▸ **WHAT IS REQUIRED**
From the entries below, return exactly the lines beginning at the one that contains "Narrated Zaid bin" and ending at the one that contains "Him Who created", both of them included, and only those lines.

▸ **DATA PROVIDED**
*** Block opens ***

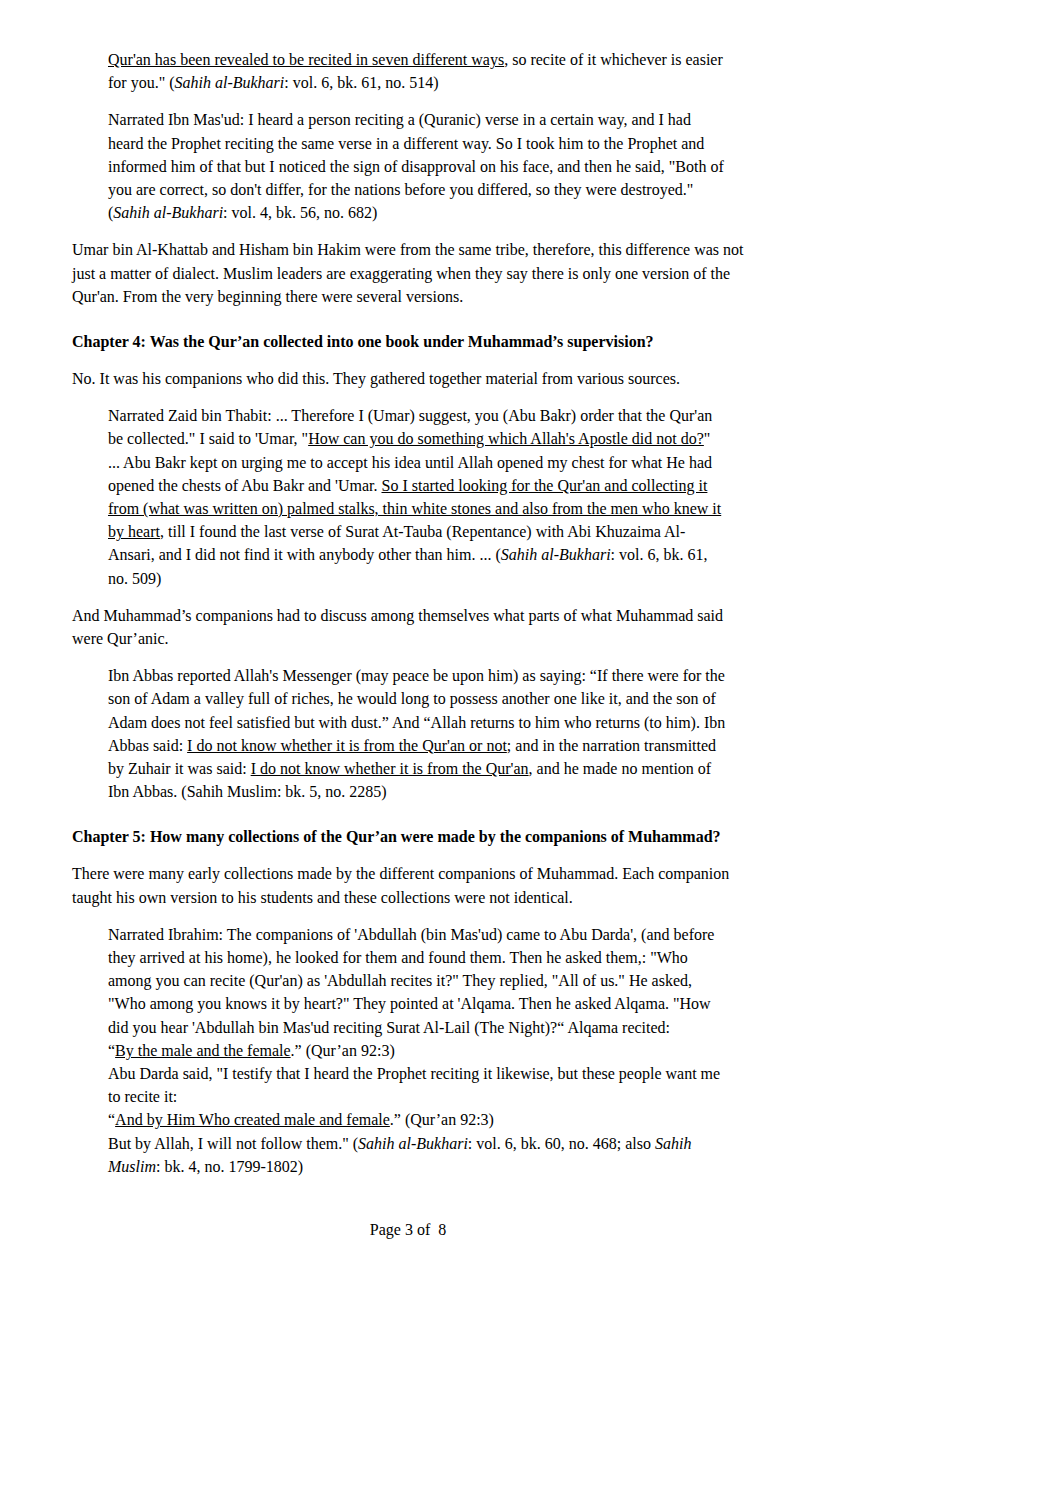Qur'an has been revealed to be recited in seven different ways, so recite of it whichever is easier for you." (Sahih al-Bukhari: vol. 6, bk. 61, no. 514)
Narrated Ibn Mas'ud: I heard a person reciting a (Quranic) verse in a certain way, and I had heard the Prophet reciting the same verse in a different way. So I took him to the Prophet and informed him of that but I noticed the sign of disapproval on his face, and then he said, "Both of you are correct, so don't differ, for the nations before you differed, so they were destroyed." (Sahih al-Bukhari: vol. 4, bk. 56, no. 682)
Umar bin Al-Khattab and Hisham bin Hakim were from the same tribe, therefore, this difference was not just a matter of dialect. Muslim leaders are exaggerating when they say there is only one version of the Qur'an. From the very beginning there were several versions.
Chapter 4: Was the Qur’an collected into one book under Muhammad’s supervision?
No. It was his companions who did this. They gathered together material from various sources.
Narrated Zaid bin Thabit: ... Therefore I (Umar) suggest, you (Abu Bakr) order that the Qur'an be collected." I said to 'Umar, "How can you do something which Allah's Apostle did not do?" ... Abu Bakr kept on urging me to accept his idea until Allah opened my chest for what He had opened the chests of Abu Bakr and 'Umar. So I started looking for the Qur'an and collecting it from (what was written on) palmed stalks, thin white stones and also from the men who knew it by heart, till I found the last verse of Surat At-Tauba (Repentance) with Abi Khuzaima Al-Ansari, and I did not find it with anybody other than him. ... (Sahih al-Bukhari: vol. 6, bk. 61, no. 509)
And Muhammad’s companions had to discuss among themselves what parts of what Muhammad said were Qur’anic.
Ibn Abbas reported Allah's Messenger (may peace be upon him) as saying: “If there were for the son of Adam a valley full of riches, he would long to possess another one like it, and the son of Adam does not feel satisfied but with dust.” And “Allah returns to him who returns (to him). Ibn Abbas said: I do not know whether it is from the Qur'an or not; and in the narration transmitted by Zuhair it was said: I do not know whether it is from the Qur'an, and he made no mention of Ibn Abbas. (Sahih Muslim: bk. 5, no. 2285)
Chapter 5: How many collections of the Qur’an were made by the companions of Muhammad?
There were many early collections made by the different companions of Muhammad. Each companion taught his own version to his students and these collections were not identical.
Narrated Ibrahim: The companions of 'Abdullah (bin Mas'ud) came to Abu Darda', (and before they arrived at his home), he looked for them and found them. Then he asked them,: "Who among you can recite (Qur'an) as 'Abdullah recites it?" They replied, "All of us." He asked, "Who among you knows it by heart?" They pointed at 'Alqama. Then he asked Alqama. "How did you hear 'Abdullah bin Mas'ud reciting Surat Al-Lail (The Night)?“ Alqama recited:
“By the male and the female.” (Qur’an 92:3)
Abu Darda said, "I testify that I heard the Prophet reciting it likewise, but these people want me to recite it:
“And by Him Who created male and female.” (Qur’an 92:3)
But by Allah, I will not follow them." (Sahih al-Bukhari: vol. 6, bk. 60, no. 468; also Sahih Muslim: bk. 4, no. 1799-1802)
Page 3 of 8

*** Block closes ***
*** Block opens ***

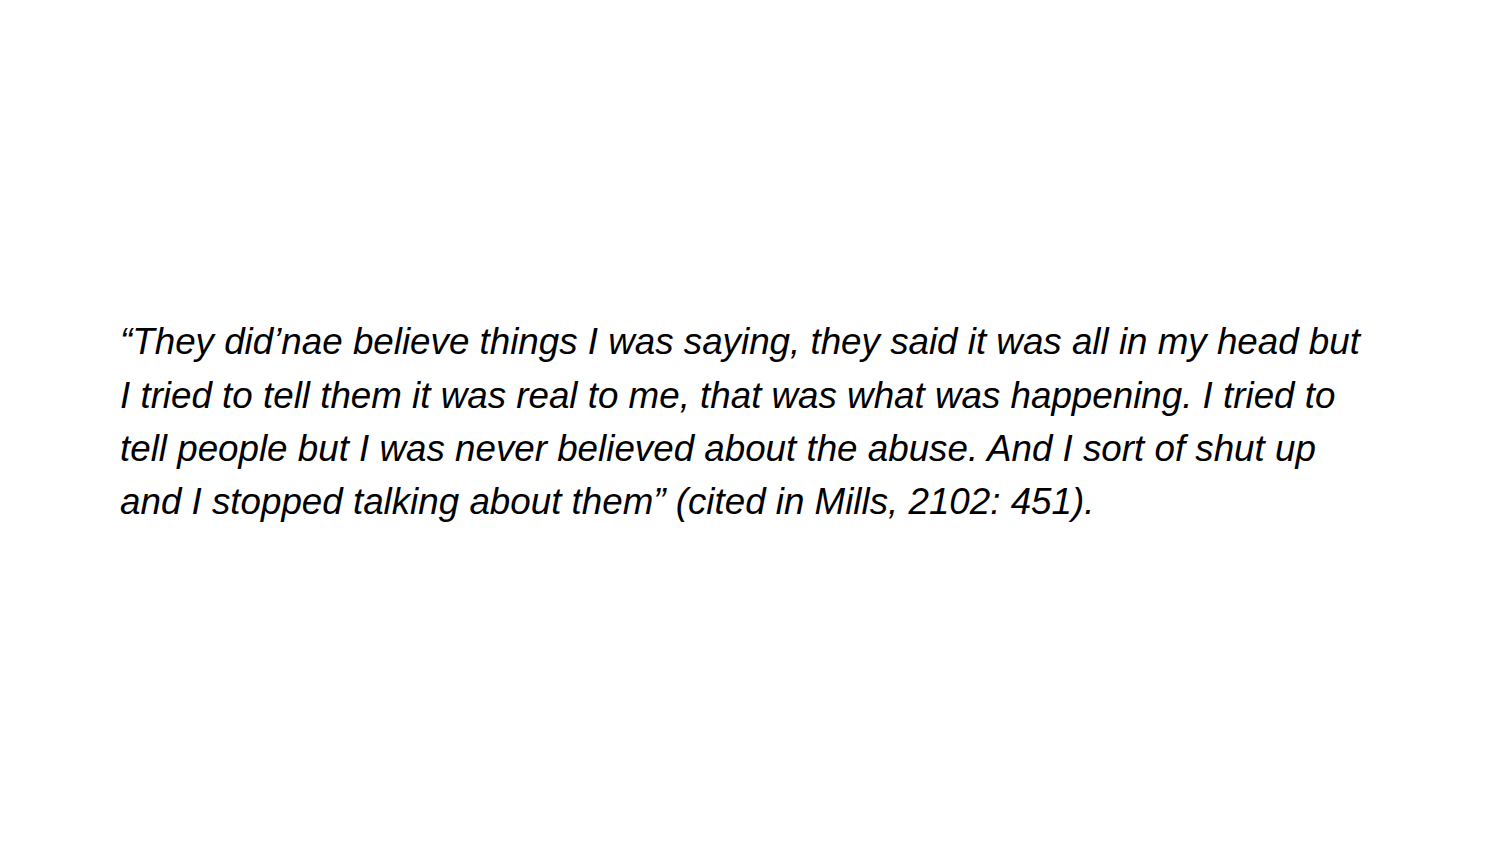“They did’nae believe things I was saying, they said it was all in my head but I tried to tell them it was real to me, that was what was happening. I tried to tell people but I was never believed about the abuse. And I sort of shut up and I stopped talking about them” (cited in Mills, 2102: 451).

*** Block closes ***

▸ **WRITTEN ANSWER**
Narrated Zaid bin Thabit: ... Therefore I (Umar) suggest, you (Abu Bakr) order that the Qur'an be collected." I said to 'Umar, "How can you do something which Allah's Apostle did not do?" ... Abu Bakr kept on urging me to accept his idea until Allah opened my chest for what He had opened the chests of Abu Bakr and 'Umar. So I started looking for the Qur'an and collecting it from (what was written on) palmed stalks, thin white stones and also from the men who knew it by heart, till I found the last verse of Surat At-Tauba (Repentance) with Abi Khuzaima Al-Ansari, and I did not find it with anybody other than him. ... (Sahih al-Bukhari: vol. 6, bk. 61, no. 509)
And Muhammad’s companions had to discuss among themselves what parts of what Muhammad said were Qur’anic.
Ibn Abbas reported Allah's Messenger (may peace be upon him) as saying: “If there were for the son of Adam a valley full of riches, he would long to possess another one like it, and the son of Adam does not feel satisfied but with dust.” And “Allah returns to him who returns (to him). Ibn Abbas said: I do not know whether it is from the Qur'an or not; and in the narration transmitted by Zuhair it was said: I do not know whether it is from the Qur'an, and he made no mention of Ibn Abbas. (Sahih Muslim: bk. 5, no. 2285)
Chapter 5: How many collections of the Qur’an were made by the companions of Muhammad?
There were many early collections made by the different companions of Muhammad. Each companion taught his own version to his students and these collections were not identical.
Narrated Ibrahim: The companions of 'Abdullah (bin Mas'ud) came to Abu Darda', (and before they arrived at his home), he looked for them and found them. Then he asked them,: "Who among you can recite (Qur'an) as 'Abdullah recites it?" They replied, "All of us." He asked, "Who among you knows it by heart?" They pointed at 'Alqama. Then he asked Alqama. "How did you hear 'Abdullah bin Mas'ud reciting Surat Al-Lail (The Night)?“ Alqama recited:
“By the male and the female.” (Qur’an 92:3)
Abu Darda said, "I testify that I heard the Prophet reciting it likewise, but these people want me to recite it:
“And by Him Who created male and female.” (Qur’an 92:3)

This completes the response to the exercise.